The answer must consist of each line of the records below that contains the string "stains".

(Saved data entries)
*-*-*

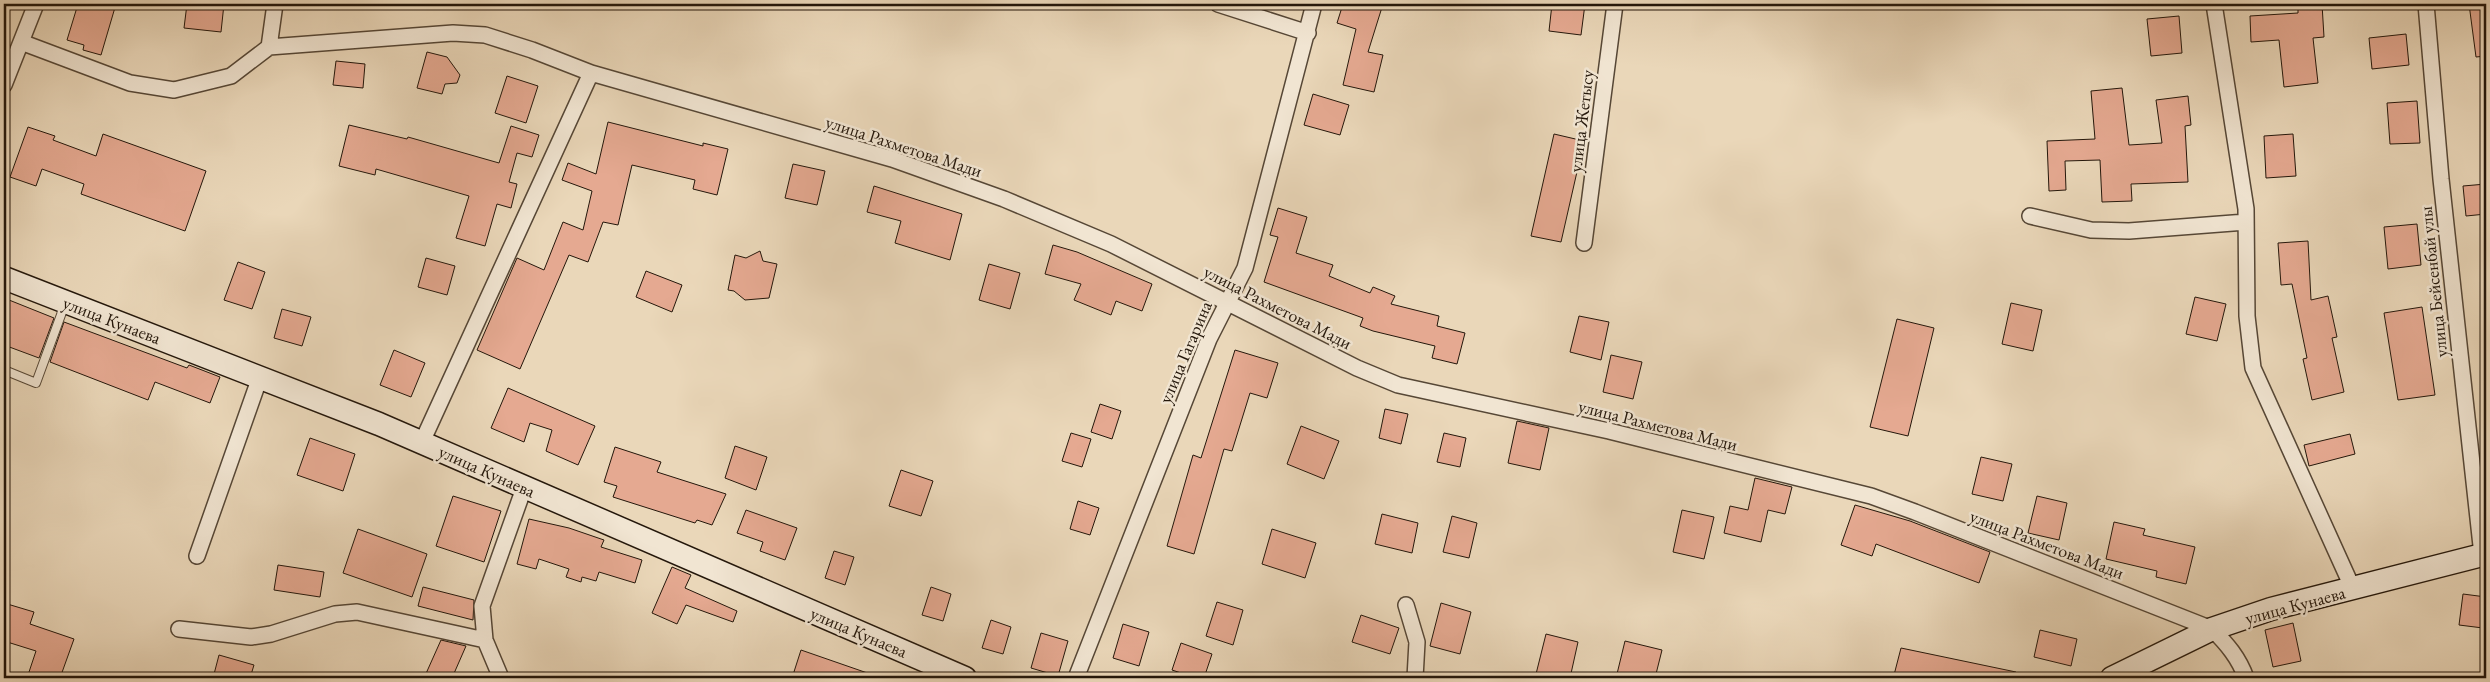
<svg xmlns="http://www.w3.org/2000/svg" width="2490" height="682" font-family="'EB Garamond',serif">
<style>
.building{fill:#e5a991;stroke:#24170b}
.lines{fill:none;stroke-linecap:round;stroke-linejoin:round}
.service-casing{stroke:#564736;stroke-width:10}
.minor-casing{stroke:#564736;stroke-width:18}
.secondary-casing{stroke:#24170b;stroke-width:25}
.service{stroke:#f1e5d2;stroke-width:8}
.minor{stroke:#f1e5d2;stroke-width:15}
.secondary{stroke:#f1e5d2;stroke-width:22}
.labels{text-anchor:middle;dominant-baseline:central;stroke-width:5;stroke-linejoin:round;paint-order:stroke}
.street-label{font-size:18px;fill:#24170b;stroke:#f1e5d2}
</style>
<rect width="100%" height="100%" fill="#ead7b9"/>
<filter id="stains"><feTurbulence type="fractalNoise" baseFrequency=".004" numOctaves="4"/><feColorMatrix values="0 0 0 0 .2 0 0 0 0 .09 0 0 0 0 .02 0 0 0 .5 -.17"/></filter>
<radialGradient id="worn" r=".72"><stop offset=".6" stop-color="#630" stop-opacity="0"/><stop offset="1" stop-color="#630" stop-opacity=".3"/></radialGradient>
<path class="building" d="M 78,4 L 116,4 L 101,55 L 83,50 L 84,45 L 67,40 Z
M 187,4 L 224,4 L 221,32 L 184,28 Z
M 1343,4 L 1383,4 L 1368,52 L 1383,55 L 1374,92 L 1343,85 L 1356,29 L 1337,23 Z
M 1552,4 L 1585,4 L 1581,35 L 1549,31 Z
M 2298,4 L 2322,4 L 2324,37 L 2313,38 L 2318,83 L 2284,87 L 2279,40 L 2251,42 L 2250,16 L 2298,13 Z
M 2469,4 L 2486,4 L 2486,56 L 2476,57 Z
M 2179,16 L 2182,53 L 2151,56 L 2147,19 Z
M 2406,34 L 2409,65 L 2372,69 L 2369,38 Z
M 427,52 L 447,57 L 460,75 L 457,83 L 445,84 L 442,94 L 417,88 Z
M 336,61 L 365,64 L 363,88 L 333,85 Z
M 507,76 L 538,86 L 526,123 L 495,113 Z
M 2122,88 L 2129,145 L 2162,143 L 2156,100 L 2188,96 L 2191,125 L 2185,126 L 2188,182 L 2131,184 L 2132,201 L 2102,202 L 2100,160 L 2065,161 L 2066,190 L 2049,191 L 2047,141 L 2095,139 L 2091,91 Z
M 1313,94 L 1349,105 L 1340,135 L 1304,125 Z
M 2417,101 L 2420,143 L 2390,144 L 2387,103 Z
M 608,122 L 703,146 L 703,143 L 728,149 L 717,195 L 693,189 L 695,180 L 632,165 L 618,225 L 603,222 L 588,262 L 569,255 L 520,369 L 477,350 L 517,258 L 544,270 L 563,222 L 583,230 L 592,191 L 562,180 L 568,163 L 596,174 Z
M 349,125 L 407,139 L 408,137 L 499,163 L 511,126 L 539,135 L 532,157 L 517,153 L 509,182 L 517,184 L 511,208 L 497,204 L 485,246 L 456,238 L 469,196 L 376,169 L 375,175 L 339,166 Z
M 28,127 L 55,136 L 53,140 L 96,156 L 103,134 L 206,171 L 185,231 L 81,194 L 84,184 L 42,169 L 36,186 L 10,177 Z
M 1554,134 L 1584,141 L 1561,242 L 1531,236 Z
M 2293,134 L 2296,176 L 2266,178 L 2264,136 Z
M 793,164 L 825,171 L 817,205 L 785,198 Z
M 2486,184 L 2486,214 L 2466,216 L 2463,186 Z
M 874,186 L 962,214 L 950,260 L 895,243 L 901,221 L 867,212 Z
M 1278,208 L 1307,217 L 1296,253 L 1333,265 L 1329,276 L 1370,293 L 1373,287 L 1395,296 L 1391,304 L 1439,316 L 1437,326 L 1465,333 L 1457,364 L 1432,358 L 1435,346 L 1373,331 L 1360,326 L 1363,318 L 1264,282 L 1278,237 L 1270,235 Z
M 2417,224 L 2421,265 L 2388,269 L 2384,227 Z
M 2308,241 L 2311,300 L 2328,296 L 2337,337 L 2332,338 L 2344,392 L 2312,400 L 2303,359 L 2307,358 L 2292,284 L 2281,285 L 2278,243 Z
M 1053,245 L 1077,252 L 1152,284 L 1142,311 L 1116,301 L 1111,315 L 1074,300 L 1081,284 L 1045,274 Z
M 760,251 L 763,261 L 777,264 L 769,298 L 745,300 L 734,291 L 728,290 L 735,255 L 746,258 Z
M 426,258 L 455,266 L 447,295 L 418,287 Z
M 238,262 L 265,272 L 252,309 L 224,300 Z
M 989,264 L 1020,273 L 1010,309 L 979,300 Z
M 646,271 L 682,285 L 672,312 L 636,297 Z
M 2195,297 L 2226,304 L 2217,341 L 2186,334 Z
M 4,298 L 54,318 L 39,358 L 4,345 Z
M 2011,303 L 2042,310 L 2033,351 L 2002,344 Z
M 2422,307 L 2435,395 L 2398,400 L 2384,313 Z
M 282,309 L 311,317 L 302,346 L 274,338 Z
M 1579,316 L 1609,322 L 1601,360 L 1570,352 Z
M 1897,319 L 1934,328 L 1908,436 L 1870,427 Z
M 64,322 L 187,368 L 189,365 L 220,377 L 210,403 L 155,382 L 148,400 L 50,362 Z
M 394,350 L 425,363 L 411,397 L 380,385 Z
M 1235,350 L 1278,363 L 1267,398 L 1250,393 L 1232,451 L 1224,449 L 1194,554 L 1167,546 L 1193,455 L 1201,458 Z
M 1611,355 L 1642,362 L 1633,399 L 1603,392 Z
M 508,388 L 595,426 L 578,465 L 546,451 L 552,430 L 530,423 L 524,442 L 491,428 Z
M 1100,404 L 1121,411 L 1112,439 L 1091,432 Z
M 1385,409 L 1408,414 L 1401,444 L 1379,438 Z
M 1517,421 L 1549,428 L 1540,470 L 1508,463 Z
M 1301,426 L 1339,441 L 1324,479 L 1287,464 Z
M 1071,433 L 1091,439 L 1082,467 L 1062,461 Z
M 1444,433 L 1466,438 L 1460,467 L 1437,462 Z
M 2350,434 L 2355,454 L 2309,466 L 2304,445 Z
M 310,438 L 355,454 L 343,491 L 297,475 Z
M 735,446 L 767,457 L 756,490 L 725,478 Z
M 615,447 L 661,462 L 657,472 L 726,494 L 712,525 L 697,520 L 695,523 L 613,497 L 617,486 L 604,482 Z
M 1981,457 L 2012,464 L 2003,501 L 1972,494 Z
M 901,470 L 933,481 L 921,516 L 889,506 Z
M 1755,478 L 1792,487 L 1785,514 L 1768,510 L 1761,542 L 1724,533 L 1730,506 L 1748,510 Z
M 453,496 L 501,511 L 484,562 L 436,546 Z
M 2037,496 L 2067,503 L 2059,540 L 2028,533 Z
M 1078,501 L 1099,508 L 1090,535 L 1070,529 Z
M 1855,505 L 1910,521 L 1990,552 L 1979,583 L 1876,544 L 1872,556 L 1841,545 Z
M 746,510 L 797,528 L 785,560 L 760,551 L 763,542 L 737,533 Z
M 1682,510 L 1714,517 L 1704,559 L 1673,552 Z
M 1382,514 L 1418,523 L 1412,553 L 1375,544 Z
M 1452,516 L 1477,523 L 1469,558 L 1443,552 Z
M 529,519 L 569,528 L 604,540 L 601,547 L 642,560 L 635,583 L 599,572 L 596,581 L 582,577 L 581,582 L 566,577 L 569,569 L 539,559 L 536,569 L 517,564 Z
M 2114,522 L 2145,529 L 2143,535 L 2195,547 L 2186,584 L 2156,577 L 2157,571 L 2106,559 Z
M 358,529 L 427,554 L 412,597 L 343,573 Z
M 1272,529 L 1316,543 L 1305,578 L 1262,564 Z
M 834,551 L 854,557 L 845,585 L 825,578 Z
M 278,565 L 324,572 L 320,597 L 274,590 Z
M 672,567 L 691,575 L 685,588 L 737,611 L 733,622 L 686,605 L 677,624 L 652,613 Z
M 423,587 L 474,600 L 473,620 L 418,606 Z
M 931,587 L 951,594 L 943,621 L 922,615 Z
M 2463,594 L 2486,597 L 2483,628 L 2459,625 Z
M 1217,602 L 1243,610 L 1233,645 L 1206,636 Z
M 4,603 L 34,612 L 30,624 L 74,639 L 60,678 L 27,678 L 36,651 L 4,641 Z
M 1441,603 L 1471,612 L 1460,654 L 1430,646 Z
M 1361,615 L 1399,628 L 1390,654 L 1352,642 Z
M 991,620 L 1011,627 L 1003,654 L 982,648 Z
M 2293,623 L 2301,661 L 2273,667 L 2265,630 Z
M 1123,624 L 1149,632 L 1139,666 L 1113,658 Z
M 2040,630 L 2077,639 L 2071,666 L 2034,657 Z
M 1041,633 L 1068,641 L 1058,676 L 1031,668 Z
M 1546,634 L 1578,642 L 1570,678 L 1535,678 Z
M 441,640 L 466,646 L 452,678 L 424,678 Z
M 1625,641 L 1662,650 L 1655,678 L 1616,678 Z
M 1181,643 L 1212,654 L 1204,678 L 1196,678 L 1172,670 Z
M 1901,648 L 2016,672 L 2016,678 L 1908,678 L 1894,675 Z
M 801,650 L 876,676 L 875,678 L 792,678 Z
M 219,655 L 254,665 L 250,678 L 213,678 Z"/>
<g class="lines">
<defs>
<path id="service" d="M 4,370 L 36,383 L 65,304"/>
<path id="minor" d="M 1218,4 L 1308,33
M 2214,4 L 2246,209 L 2247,316 L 2253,368 L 2353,589
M 2426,4 L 2441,179 L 2482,555
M 21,42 L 130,83 L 174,90 L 231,76 L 269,47 L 275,4
M 269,47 L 453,33 L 485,35 L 532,50 L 591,73 L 892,159 L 1004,199 L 1111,244 L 1357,368 L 1398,385 L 1609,431 L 1871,496 L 1915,512 L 2212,629 C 2227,644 2239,658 2246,678
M 4,85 L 36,4
M 2030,216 L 2091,230 L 2129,231 L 2246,222
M 1584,243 L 1615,4
M 422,442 L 591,73
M 197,556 L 260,377
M 1406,605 L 1417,642 L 1415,678
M 179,629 L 251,637 L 271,634 L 335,614 L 357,612 L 485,640
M 501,678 L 485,640 L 482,606 L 524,488
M 1076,678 L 1209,339 L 1245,268 L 1314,4"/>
<path id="secondary" d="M 4,278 L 379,424 L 965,678
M 2112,678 L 2212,629 L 2271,609 L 2486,554"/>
</defs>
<use href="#service" class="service-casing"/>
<use href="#minor" class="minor-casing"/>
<use href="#secondary" class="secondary-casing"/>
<use href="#service" class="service"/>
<use href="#minor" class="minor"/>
<use href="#secondary" class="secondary"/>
</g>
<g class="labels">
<g class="street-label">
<text transform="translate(1581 121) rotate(-83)">улица Жетысу</text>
<text transform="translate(904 146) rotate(18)">улица Рахметова Мади</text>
<text transform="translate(2433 282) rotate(-96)">улица Бейсенбай улы</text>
<text transform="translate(1278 307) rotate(27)">улица Рахметова Мади</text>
<text transform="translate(112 320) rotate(21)">улица Кунаева</text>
<text transform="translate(1185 352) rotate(-67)">улица Гагарина</text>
<text transform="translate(1658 425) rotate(14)">улица Рахметова Мади</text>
<text transform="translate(487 471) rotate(24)">улица Кунаева</text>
<text transform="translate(2047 544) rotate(21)">улица Рахметова Мади</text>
<text transform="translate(2295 605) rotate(-15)">улица Кунаева</text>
<text transform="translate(859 632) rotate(23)">улица Кунаева</text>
</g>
</g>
<rect width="2490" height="682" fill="none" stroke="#ead7b9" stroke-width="20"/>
<rect x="5" y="5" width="2480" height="672" fill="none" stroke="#24170b" stroke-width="2.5"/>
<rect x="10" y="10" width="2470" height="662" fill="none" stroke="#24170b"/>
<rect width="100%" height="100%" filter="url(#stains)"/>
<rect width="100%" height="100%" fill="url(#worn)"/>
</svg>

*-*-*

SOLUTION:
<filter id="stains"><feTurbulence type="fractalNoise" baseFrequency=".004" numOctaves="4"/><feColorMatrix values="0 0 0 0 .2 0 0 0 0 .09 0 0 0 0 .02 0 0 0 .5 -.17"/></filter>
<rect width="100%" height="100%" filter="url(#stains)"/>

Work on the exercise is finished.